A new report examines the cost of medicines to the NHS and explores the policies used to try to control growth in costs, as well as the choices policy-makers are likely to make in the future
The rising cost of medicines to the NHS: what’s the story? – looks at how much health services spend in total on medicines, both generics and branded medicines, and explores the policies in place to control the growth of these costs, as well as the choices policy-makers are likely to face in the future.
The King’s Fund analysis highlights that NHS spending on medicines in England has increased from £13bn in 2010/11 to £17.4bn in 2016/17 – an average growth of around five per cent a year. While researchers note that there are gaps in data, it remains clear that the rate of increase is substantially faster than the total NHS budget – which grew, on average, by only one per cent over the same period – a worrying trend.
Analysis of spending on medicine shows that primary care prescribing costs grew from £4bn in 1996 to £8.2bn in 2006 (NHS Information Centre 2007); the report attributes this to an increase in the volume of items provided – from around 485 million in 1996 to 752 million in 2006, it says – and increase in cost per an item– from £8.26 in 1996 to £10.90
in 2006 (NHS Information Centre 2007).
Also presented is the spending on medicines in the hospital sector, where estimated costs have grown at around 12% a year on average since 2010/11. ‘Today hospitals account for nearly half of total NHS spending on medicines,’ the report concludes.

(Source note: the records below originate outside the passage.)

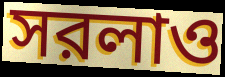
সরলাওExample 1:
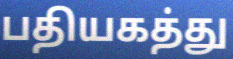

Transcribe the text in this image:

பதியகத்து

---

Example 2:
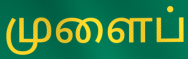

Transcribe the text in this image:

முளைப்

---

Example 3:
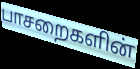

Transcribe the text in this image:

பாசறைகளின்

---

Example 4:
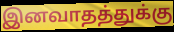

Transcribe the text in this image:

இனவாதத்துக்கு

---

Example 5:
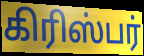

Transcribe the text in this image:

கிரிஸ்பர்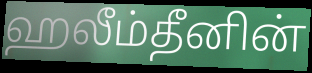
ஹலீம்தீனின்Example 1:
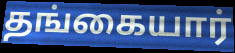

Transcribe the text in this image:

தங்கையார்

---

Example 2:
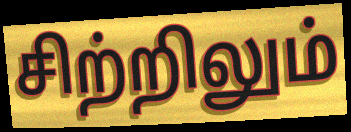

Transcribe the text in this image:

சிற்றிலும்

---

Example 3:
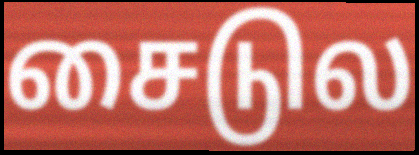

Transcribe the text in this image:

சைடுல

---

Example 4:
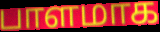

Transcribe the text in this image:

பாளமாக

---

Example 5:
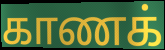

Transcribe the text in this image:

காணக்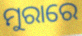
ମୁରାରେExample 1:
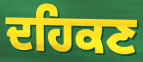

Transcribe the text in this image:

ਦਹਿਕਣ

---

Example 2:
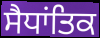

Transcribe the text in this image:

ਸੈਧਾਂਤਿਕ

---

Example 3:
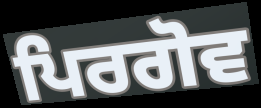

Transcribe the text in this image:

ਪਿਰਗੋਵ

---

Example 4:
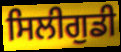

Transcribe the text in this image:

ਸਿਲੀਗੁਡੀ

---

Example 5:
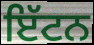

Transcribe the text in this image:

ਇੱਟਨ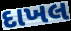
દાખલ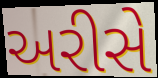
અરીસેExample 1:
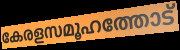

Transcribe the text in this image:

കേരളസമൂഹത്തോട്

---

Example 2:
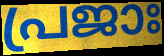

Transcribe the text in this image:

പ്രജാഃ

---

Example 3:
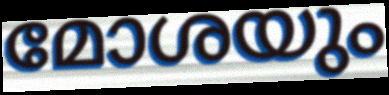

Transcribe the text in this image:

മോശയും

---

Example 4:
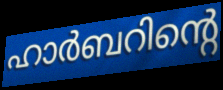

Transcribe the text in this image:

ഹാർബറിന്റെ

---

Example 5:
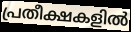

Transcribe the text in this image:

പ്രതീക്ഷകളിൽ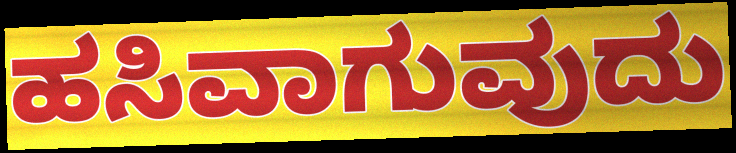
ಹಸಿವಾಗುವುದು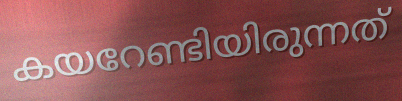
കയറേണ്ടിയിരുന്നത്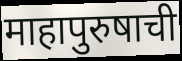
माहापुरुषाची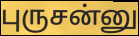
புருசன்னு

The report notes that, ‘These figures, while only offering an estimate of spending, highlight an important point: historically, primary care prescribing has been the largest component of the cost of NHS medicines by some margin. Recently, this has changed.’
Policy on medicines
The NHS has, over time, engaged a range of policies to try to manage the prescription of medicines and also to promote value for money in spending on medicines. For example, encouraging the widespread use of cheaper, generic drugs.
The report focuses on three categories of policy options: pricing, availability on the NHS, and influencing prescribing behaviour and pharmacy processes. It states that there are still opportunities to generate additional value, giving the example of increasing the uptake of biosimilars – which resemble generics for biological products.

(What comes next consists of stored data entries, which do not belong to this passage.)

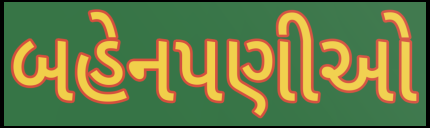
બહેનપણીઓ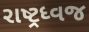
રાષ્ટ્રધ્વજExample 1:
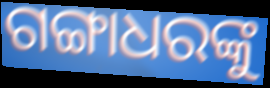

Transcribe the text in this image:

ଗଙ୍ଗାଧରଙ୍କୁ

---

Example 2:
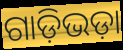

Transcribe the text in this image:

ଗାଡ଼ିଭଡ଼ା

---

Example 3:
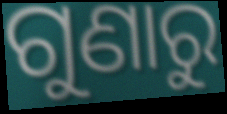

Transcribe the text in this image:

ଗୁଣାରୁ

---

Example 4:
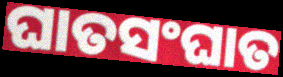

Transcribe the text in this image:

ଘାତସଂଘାତ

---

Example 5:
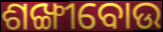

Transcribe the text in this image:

ଶଙ୍ଖୀବୋଉ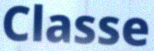
Classe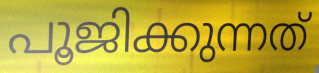
പൂജിക്കുന്നത്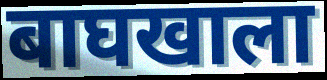
बाघखाला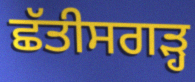
ਛੱਤੀਸਗੜ੍ਹ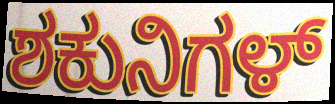
ಶಕುನಿಗಳ್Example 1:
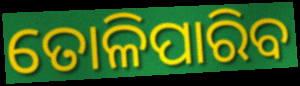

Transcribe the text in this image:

ତୋଳିପାରିବ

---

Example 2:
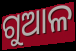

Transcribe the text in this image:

ଗୁଆଳ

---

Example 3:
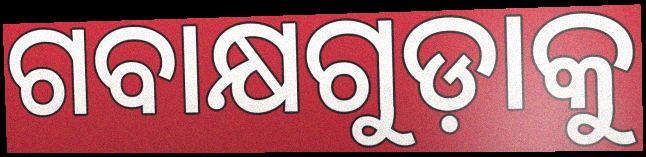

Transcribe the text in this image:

ଗବାକ୍ଷଗୁଡ଼ାକୁ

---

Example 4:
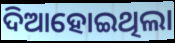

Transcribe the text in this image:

ଦିଆହୋଇଥିଲା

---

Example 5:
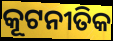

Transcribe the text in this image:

କୂଟନୀତିକ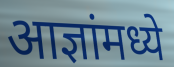
आज्ञांमध्ये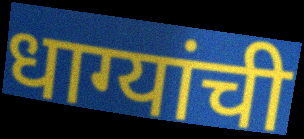
धाग्यांची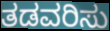
ತಡವರಿಸು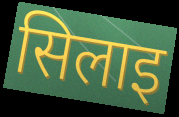
सिलाइ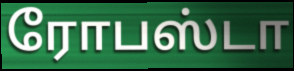
ரோபஸ்டா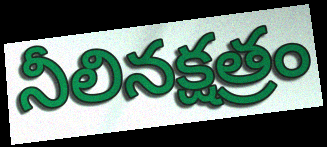
నీలినక్షత్రం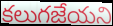
కలుగజేయని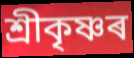
শ্ৰীকৃষ্ণৰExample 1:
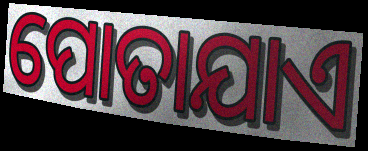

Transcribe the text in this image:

ପୋତାଯାଏ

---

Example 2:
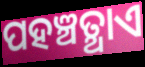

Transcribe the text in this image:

ପହଞ୍ଚତ୍ଥାଏ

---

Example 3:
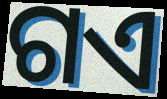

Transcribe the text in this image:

ଗଏ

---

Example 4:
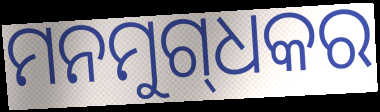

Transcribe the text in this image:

ମନମୁଗ୍‌ଧକର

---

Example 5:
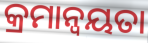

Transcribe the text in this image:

କ୍ରମାନ୍ବୟତାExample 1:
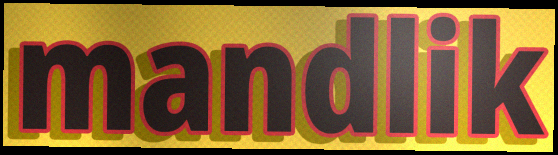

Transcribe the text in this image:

mandlik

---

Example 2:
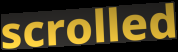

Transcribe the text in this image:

scrolled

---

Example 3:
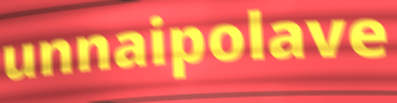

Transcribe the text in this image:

unnaipolave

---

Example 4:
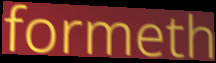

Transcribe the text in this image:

formeth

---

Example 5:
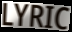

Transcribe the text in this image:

LYRICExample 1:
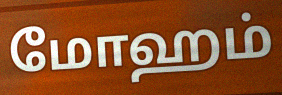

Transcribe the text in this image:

மோஹம்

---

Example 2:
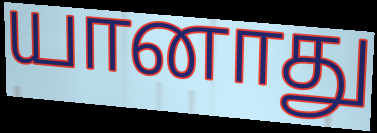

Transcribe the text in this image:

யானாது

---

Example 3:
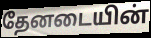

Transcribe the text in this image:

தேனடையின்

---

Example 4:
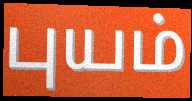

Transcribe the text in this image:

புயம்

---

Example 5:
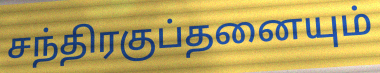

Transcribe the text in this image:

சந்திரகுப்தனையும்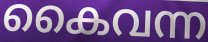
കൈവന്ന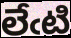
లేఁటి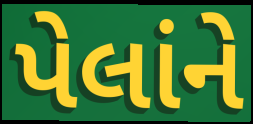
પેલાંને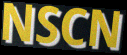
NSCNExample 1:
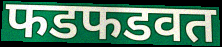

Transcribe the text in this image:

फडफडवत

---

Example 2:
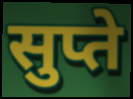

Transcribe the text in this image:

सुप्ते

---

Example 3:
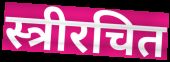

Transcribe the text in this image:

स्त्रीरचित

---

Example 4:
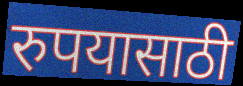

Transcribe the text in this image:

रुपयासाठी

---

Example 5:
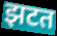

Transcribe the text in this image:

झटतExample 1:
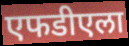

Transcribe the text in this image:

एफडीएला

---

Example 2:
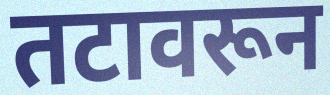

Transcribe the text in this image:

तटावरून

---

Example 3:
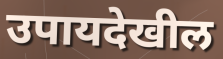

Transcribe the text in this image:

उपायदेखील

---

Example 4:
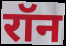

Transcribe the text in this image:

रॉन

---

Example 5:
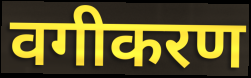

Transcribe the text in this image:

वगीकरण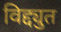
विद्द्युतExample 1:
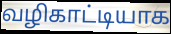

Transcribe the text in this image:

வழிகாட்டியாக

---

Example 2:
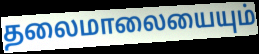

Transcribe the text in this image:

தலைமாலையையும்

However, it acknowledges certain limitations, for example, growth in spending on medicines outstripping growth in funding. This, it says, has resulted in policy-makers recently seeking to exert greater control over medicines expenditure – ‘for instance with the introduction of a controversial budget impact test for new products that will cost more than £20 million a year to provide’.
Show caution in the future
Accounting for the founding principles of the NHS, the report says that implementing certain policy options that might alleviate the cost pressures resulting from medicine costs – such as significantly increasing user charges for medicines – would be politically difficult.
And concludes that, “Without a new funding settlement for the NHS, policy-makers are likely to face increasingly difficult choices. There is a risk of returning to the position of the 1990s, when funding pressures led to widespread concern about patients’ access to medicines.”